Data for analysis —
▬▬▬▬▬▬

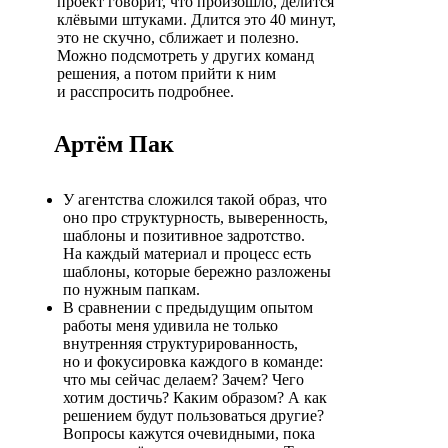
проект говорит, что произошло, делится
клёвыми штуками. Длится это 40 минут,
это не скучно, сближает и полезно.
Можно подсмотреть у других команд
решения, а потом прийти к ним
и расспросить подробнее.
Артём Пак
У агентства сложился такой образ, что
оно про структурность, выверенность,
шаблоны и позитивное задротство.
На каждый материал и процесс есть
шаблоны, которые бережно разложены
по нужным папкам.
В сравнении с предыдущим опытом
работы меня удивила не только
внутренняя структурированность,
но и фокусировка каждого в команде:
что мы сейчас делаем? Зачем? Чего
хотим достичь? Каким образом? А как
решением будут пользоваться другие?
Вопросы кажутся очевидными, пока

▬▬▬▬▬▬

What this task involves — How many lines of these entries contain the string "шаблоны"? Reply with the number alone.

The answer — 2